**Source data**
=-=-=
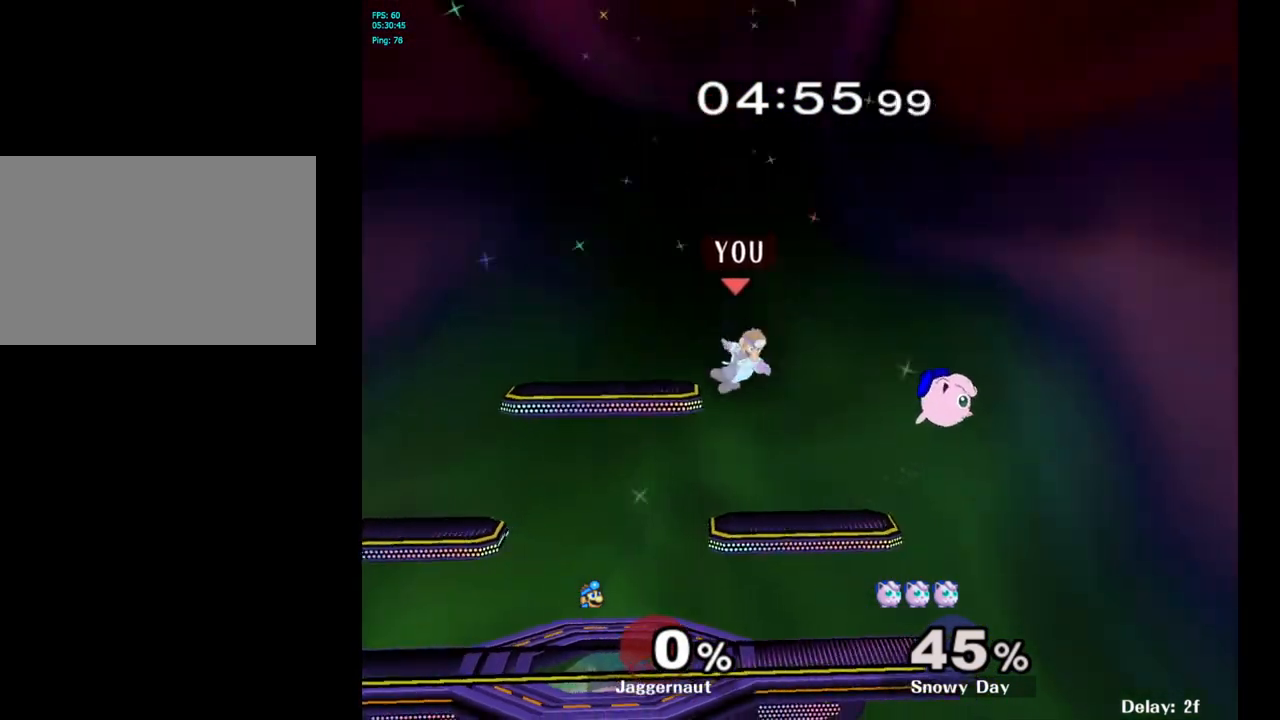
{"buttons": [], "left_stick": "center", "right_stick": "center", "events": [[17, "right_stick", "right"], [83, "right_stick", "center"], [200, "R1", "down"], [200, "left_stick", "down"], [367, "R1", "up"], [383, "left_stick", "center"]]}
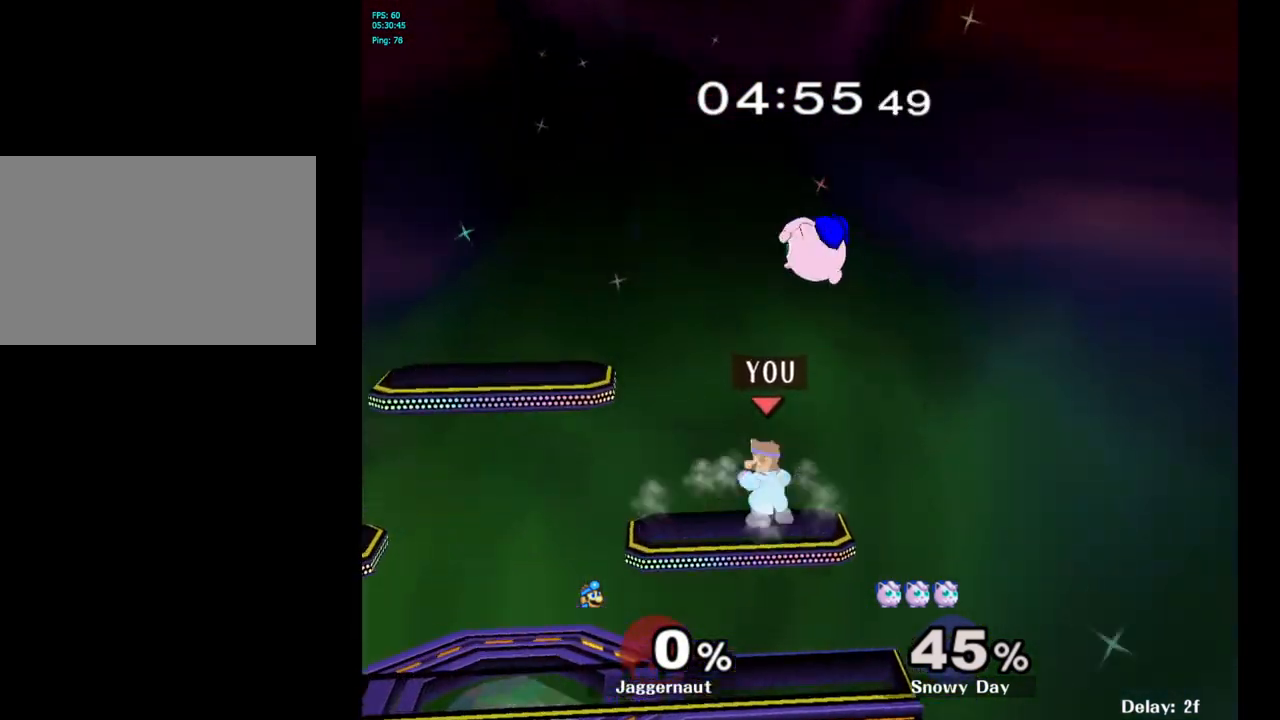
{"buttons": [], "left_stick": "left", "right_stick": "center", "events": [[200, "left_stick", "left"], [250, "Y", "down"], [250, "left_stick", "center"], [367, "A", "down"], [467, "left_stick", "left"], [483, "Y", "up"], [500, "A", "up"]]}
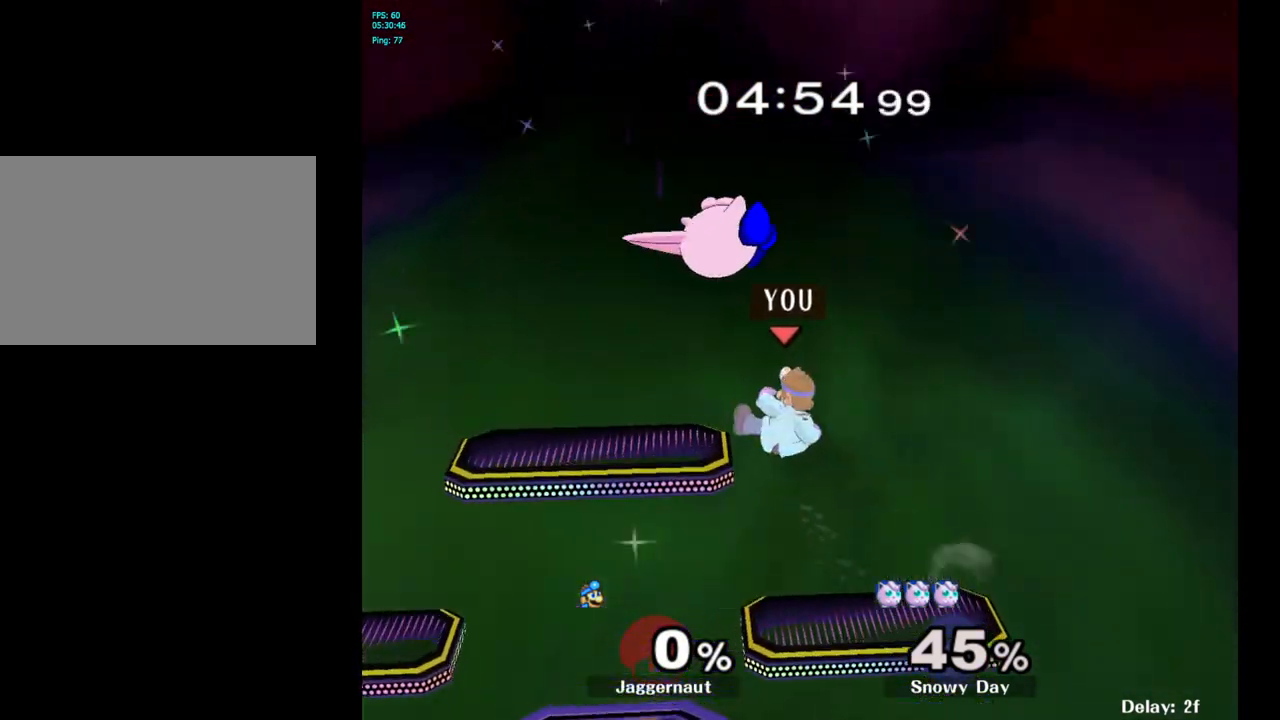
{"buttons": [], "left_stick": "center", "right_stick": "center", "events": [[267, "R1", "down"], [267, "left_stick", "down-left"], [417, "R1", "up"], [433, "left_stick", "center"]]}
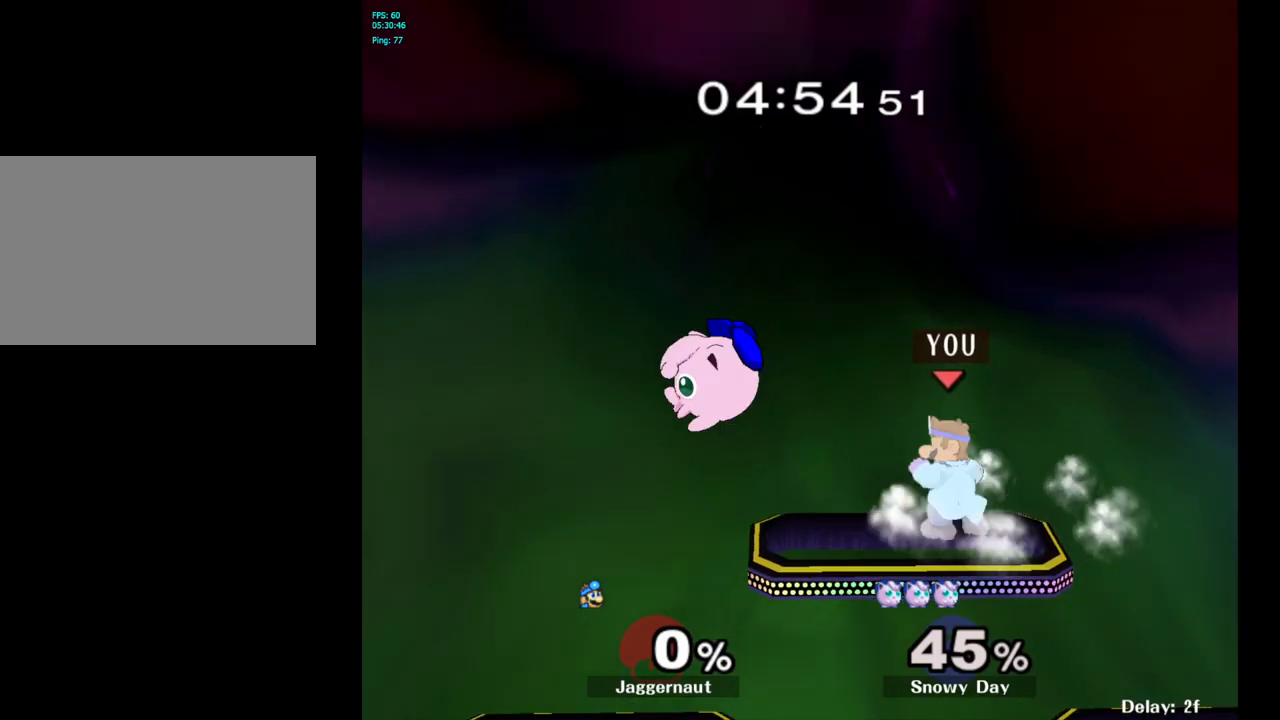
{"buttons": [], "left_stick": "down-left", "right_stick": "center", "events": [[133, "left_stick", "down"], [283, "left_stick", "down-left"]]}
=-=-=
The response should reproduce all the material above exactly and leave out its pictures.

{"buttons": [], "left_stick": "center", "right_stick": "center", "events": [[17, "right_stick", "right"], [83, "right_stick", "center"], [200, "R1", "down"], [200, "left_stick", "down"], [367, "R1", "up"], [383, "left_stick", "center"]]}
{"buttons": [], "left_stick": "left", "right_stick": "center", "events": [[200, "left_stick", "left"], [250, "Y", "down"], [250, "left_stick", "center"], [367, "A", "down"], [467, "left_stick", "left"], [483, "Y", "up"], [500, "A", "up"]]}
{"buttons": [], "left_stick": "center", "right_stick": "center", "events": [[267, "R1", "down"], [267, "left_stick", "down-left"], [417, "R1", "up"], [433, "left_stick", "center"]]}
{"buttons": [], "left_stick": "down-left", "right_stick": "center", "events": [[133, "left_stick", "down"], [283, "left_stick", "down-left"]]}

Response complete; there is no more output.